The five pieces are a contemporary elaboration on the furniture images in da Messina’s 1475 masterpiece translated into the 21st century meaning of inner space.
Hieronymus is the Greek and Latin form of the name Jerome. In the Italian painting, Jerome, the saint, sits in a space that is his own. It is a space within a space, a room inside a room; and in that space, he reflects and exists. The scene’s perspective is enforced by the intellectual inner space materialized into a physical interior space, where the theologian, the thinker, and by extension, every human being is made to feel his interiority.

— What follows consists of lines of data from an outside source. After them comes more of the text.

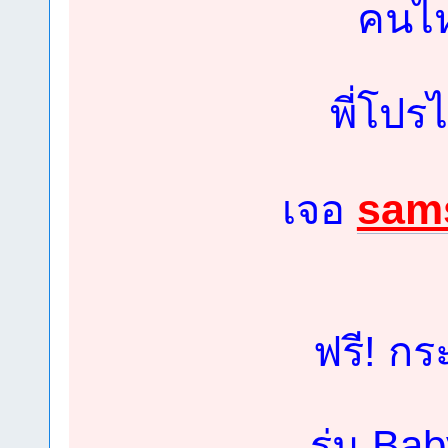
คนไหน
พี่โปร
sam
เจอ
ฟรี! กร
รุ่น Ba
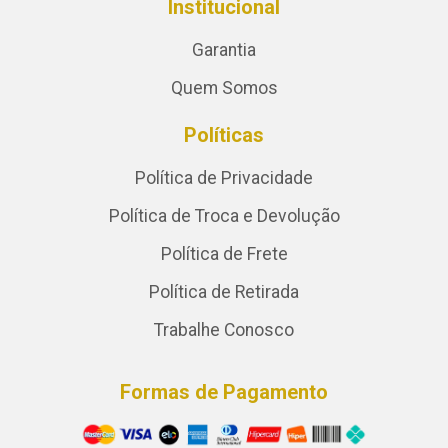
Institucional
Garantia
Quem Somos
Políticas
Política de Privacidade
Política de Troca e Devolução
Política de Frete
Política de Retirada
Trabalhe Conosco
Formas de Pagamento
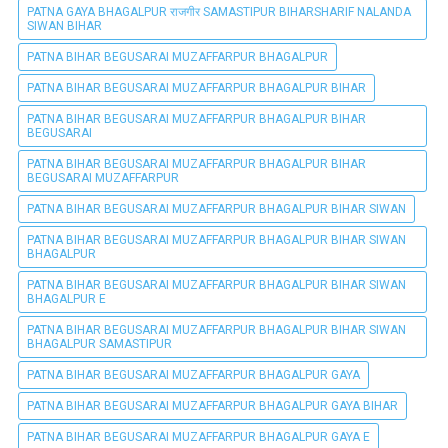
PATNA GAYA BHAGALPUR राजगीर SAMASTIPUR BIHARSHARIF NALANDA
SIWAN BIHAR
PATNA BIHAR BEGUSARAI MUZAFFARPUR BHAGALPUR
PATNA BIHAR BEGUSARAI MUZAFFARPUR BHAGALPUR BIHAR
PATNA BIHAR BEGUSARAI MUZAFFARPUR BHAGALPUR BIHAR
BEGUSARAI
PATNA BIHAR BEGUSARAI MUZAFFARPUR BHAGALPUR BIHAR
BEGUSARAI MUZAFFARPUR
PATNA BIHAR BEGUSARAI MUZAFFARPUR BHAGALPUR BIHAR SIWAN
PATNA BIHAR BEGUSARAI MUZAFFARPUR BHAGALPUR BIHAR SIWAN
BHAGALPUR
PATNA BIHAR BEGUSARAI MUZAFFARPUR BHAGALPUR BIHAR SIWAN
BHAGALPUR E
PATNA BIHAR BEGUSARAI MUZAFFARPUR BHAGALPUR BIHAR SIWAN
BHAGALPUR SAMASTIPUR
PATNA BIHAR BEGUSARAI MUZAFFARPUR BHAGALPUR GAYA
PATNA BIHAR BEGUSARAI MUZAFFARPUR BHAGALPUR GAYA BIHAR
PATNA BIHAR BEGUSARAI MUZAFFARPUR BHAGALPUR GAYA E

In Grcic’s designs, he emulates this inner space with small pedestal pieces by means of the materials used. He designed the furniture using fibre-cement, aluminium, marble, 3D print, all of which offer a certain amount of theatricality, seemingly separating us from the world; metaphysically becoming a space inside a space.
Grcic’s designs are not otherworldly, but instead deeply and quintessentially of our world, if we accept them to be what they are—in tension. The 3D pieces help us to define the space in which we want to exist; the inner space that can become where there is work and study, passion—the meaning of the Latin word “studium.”
Each of Grcic’s designs offer a variety of seating places and positions, creating a way in which furniture constructs an environment in itself, as seen in the saint’s study. His products are characterized by a careful research into the history of design and architecture and his passion for technology and materials.
The Hieronymus exhibition at Galerie Kreo runs from 23 March to 14 July 2016.
Galerie Kreo: 31 Rue Dauphine, Paris.